§ **TASK ITEM**
Return only the lines of the listing below that run from the line with "X46567Y26190D03*" through the line with "X30659Y37750D03*", both ends included, exactly as written.
··· DATA FOR THIS TASK ···
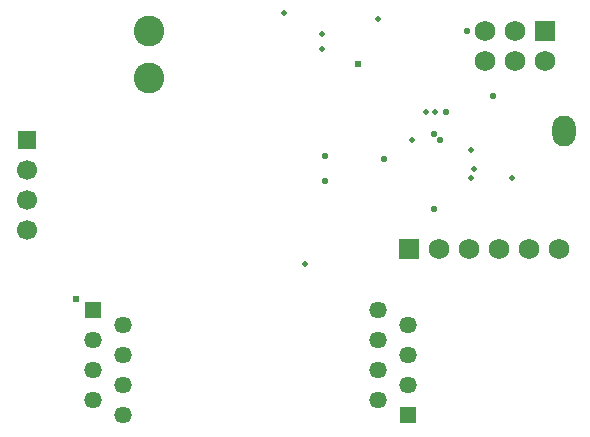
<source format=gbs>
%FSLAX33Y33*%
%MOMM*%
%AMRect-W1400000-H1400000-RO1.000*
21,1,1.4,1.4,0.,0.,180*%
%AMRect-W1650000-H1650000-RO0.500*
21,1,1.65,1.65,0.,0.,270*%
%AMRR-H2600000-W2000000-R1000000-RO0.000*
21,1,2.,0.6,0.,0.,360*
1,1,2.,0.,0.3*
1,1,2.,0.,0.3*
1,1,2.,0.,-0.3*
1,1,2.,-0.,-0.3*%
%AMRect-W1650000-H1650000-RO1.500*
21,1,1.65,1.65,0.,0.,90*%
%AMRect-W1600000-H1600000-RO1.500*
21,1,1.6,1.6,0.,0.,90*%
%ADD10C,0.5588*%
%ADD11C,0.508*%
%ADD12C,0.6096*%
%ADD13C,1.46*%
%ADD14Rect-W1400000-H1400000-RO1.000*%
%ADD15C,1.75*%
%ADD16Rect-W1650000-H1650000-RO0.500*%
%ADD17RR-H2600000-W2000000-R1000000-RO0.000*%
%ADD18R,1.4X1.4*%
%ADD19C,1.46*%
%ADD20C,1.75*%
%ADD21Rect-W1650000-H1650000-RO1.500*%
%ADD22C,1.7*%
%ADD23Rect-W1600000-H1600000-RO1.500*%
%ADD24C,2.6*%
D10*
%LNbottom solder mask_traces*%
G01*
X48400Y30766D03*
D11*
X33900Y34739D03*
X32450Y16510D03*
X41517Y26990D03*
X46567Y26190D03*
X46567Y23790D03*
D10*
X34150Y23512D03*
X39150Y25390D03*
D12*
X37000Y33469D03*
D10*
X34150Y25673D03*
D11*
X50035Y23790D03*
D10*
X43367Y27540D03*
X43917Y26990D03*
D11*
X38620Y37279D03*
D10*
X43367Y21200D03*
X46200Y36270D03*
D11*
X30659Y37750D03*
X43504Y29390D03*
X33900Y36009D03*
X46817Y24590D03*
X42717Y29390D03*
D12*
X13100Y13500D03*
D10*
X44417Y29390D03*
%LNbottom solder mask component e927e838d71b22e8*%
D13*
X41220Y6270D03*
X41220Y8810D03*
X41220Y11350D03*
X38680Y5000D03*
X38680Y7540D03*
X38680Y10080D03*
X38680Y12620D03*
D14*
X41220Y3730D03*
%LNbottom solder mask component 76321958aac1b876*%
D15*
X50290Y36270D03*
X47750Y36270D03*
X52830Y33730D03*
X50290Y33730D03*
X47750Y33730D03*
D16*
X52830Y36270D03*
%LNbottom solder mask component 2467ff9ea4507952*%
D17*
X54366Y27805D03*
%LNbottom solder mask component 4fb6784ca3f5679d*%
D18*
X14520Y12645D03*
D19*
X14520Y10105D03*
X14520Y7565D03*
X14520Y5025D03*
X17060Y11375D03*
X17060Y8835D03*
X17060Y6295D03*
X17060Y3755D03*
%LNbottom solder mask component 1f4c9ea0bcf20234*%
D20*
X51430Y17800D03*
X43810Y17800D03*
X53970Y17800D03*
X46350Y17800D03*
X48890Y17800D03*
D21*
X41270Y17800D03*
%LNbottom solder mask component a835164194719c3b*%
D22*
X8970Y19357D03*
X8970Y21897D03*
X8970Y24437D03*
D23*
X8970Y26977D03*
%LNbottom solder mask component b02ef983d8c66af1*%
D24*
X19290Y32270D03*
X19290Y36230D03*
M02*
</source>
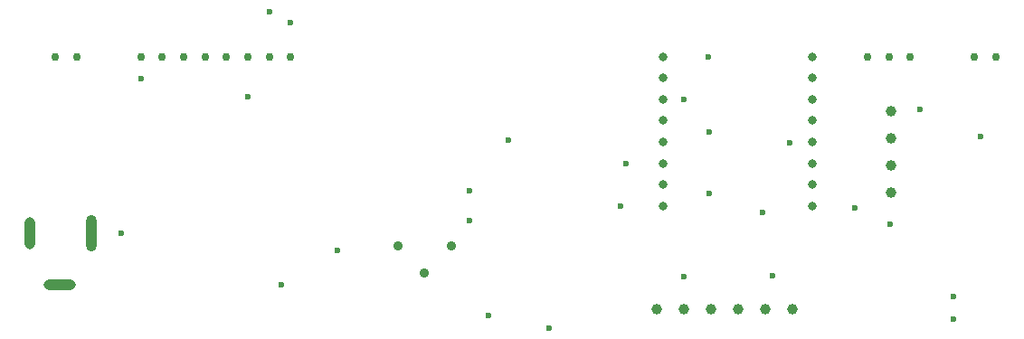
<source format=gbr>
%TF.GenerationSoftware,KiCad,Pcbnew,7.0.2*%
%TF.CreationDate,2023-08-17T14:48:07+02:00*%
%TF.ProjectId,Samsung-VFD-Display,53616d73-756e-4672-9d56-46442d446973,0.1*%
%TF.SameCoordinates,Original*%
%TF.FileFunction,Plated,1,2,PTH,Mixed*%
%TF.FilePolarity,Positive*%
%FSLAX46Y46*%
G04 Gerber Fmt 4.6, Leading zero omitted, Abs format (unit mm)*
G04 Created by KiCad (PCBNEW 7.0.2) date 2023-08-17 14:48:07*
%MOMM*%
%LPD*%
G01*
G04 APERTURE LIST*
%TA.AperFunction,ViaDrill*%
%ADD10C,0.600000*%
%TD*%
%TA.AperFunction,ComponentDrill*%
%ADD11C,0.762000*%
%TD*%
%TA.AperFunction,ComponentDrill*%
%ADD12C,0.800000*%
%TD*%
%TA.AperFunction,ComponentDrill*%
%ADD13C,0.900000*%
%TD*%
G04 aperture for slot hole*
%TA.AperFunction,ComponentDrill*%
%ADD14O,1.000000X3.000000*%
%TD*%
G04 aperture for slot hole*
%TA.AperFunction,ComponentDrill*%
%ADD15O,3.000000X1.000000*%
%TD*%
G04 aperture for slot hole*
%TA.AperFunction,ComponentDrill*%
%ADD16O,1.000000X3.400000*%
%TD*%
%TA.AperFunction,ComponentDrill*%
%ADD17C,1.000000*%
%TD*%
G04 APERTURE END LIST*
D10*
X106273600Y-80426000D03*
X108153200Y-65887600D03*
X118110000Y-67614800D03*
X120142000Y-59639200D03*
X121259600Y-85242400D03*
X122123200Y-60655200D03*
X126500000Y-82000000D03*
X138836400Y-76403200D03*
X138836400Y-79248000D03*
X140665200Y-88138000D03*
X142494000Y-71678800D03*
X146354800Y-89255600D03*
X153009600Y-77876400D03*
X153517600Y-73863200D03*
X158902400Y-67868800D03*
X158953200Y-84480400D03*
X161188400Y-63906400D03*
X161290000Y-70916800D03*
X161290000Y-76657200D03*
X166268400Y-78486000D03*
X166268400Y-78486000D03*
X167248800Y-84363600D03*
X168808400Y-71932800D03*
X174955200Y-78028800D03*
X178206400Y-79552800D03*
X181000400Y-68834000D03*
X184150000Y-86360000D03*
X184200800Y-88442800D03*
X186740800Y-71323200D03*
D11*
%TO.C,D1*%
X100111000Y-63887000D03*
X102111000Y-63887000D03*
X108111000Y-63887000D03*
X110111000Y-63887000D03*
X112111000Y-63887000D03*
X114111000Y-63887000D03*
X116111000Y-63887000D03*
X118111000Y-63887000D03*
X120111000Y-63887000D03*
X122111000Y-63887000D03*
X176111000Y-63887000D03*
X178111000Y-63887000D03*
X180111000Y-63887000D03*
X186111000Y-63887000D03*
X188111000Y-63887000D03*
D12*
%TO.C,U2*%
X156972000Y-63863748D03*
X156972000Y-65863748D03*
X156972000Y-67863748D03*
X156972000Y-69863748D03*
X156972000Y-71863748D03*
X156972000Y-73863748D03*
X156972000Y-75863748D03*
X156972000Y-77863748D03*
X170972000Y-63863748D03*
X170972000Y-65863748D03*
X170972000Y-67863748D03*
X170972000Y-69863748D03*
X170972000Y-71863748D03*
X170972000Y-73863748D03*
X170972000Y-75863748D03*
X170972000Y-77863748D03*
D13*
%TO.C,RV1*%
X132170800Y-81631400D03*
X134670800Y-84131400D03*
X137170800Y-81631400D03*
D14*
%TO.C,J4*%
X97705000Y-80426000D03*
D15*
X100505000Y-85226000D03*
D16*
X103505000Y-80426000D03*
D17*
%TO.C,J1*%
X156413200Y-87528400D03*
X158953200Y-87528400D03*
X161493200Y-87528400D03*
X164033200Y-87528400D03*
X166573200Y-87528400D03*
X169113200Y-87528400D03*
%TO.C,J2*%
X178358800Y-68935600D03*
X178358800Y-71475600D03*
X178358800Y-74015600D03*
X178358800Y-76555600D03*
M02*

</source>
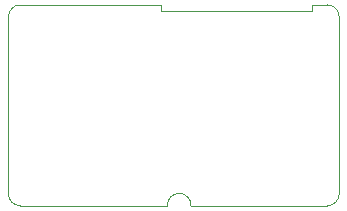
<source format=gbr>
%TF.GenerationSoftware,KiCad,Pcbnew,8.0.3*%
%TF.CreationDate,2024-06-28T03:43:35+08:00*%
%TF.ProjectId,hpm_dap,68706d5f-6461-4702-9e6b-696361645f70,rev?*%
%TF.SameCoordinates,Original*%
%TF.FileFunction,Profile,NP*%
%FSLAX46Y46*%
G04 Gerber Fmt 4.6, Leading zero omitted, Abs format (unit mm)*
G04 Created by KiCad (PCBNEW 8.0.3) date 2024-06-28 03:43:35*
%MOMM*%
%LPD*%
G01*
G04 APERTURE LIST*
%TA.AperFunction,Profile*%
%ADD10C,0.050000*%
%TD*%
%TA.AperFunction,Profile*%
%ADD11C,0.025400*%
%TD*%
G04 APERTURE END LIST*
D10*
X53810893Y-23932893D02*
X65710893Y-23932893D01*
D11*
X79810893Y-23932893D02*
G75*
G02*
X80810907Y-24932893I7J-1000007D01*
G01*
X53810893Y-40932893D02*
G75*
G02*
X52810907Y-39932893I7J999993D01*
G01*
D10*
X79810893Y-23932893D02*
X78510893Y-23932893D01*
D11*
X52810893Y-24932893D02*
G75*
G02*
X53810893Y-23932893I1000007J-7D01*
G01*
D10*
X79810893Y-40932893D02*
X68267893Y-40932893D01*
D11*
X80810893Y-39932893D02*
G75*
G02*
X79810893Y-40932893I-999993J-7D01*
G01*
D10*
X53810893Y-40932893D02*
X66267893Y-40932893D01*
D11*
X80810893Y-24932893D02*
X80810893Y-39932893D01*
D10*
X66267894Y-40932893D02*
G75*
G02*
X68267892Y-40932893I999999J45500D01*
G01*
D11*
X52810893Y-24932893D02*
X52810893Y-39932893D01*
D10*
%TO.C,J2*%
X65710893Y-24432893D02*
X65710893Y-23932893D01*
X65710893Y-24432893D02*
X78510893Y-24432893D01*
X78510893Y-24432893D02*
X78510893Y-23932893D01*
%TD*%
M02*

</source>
···
§ **ANSWER FOR THE TASK**
X46567Y26190D03*
X46567Y23790D03*
D10*
X34150Y23512D03*
X39150Y25390D03*
D12*
X37000Y33469D03*
D10*
X34150Y25673D03*
D11*
X50035Y23790D03*
D10*
X43367Y27540D03*
X43917Y26990D03*
D11*
X38620Y37279D03*
D10*
X43367Y21200D03*
X46200Y36270D03*
D11*
X30659Y37750D03*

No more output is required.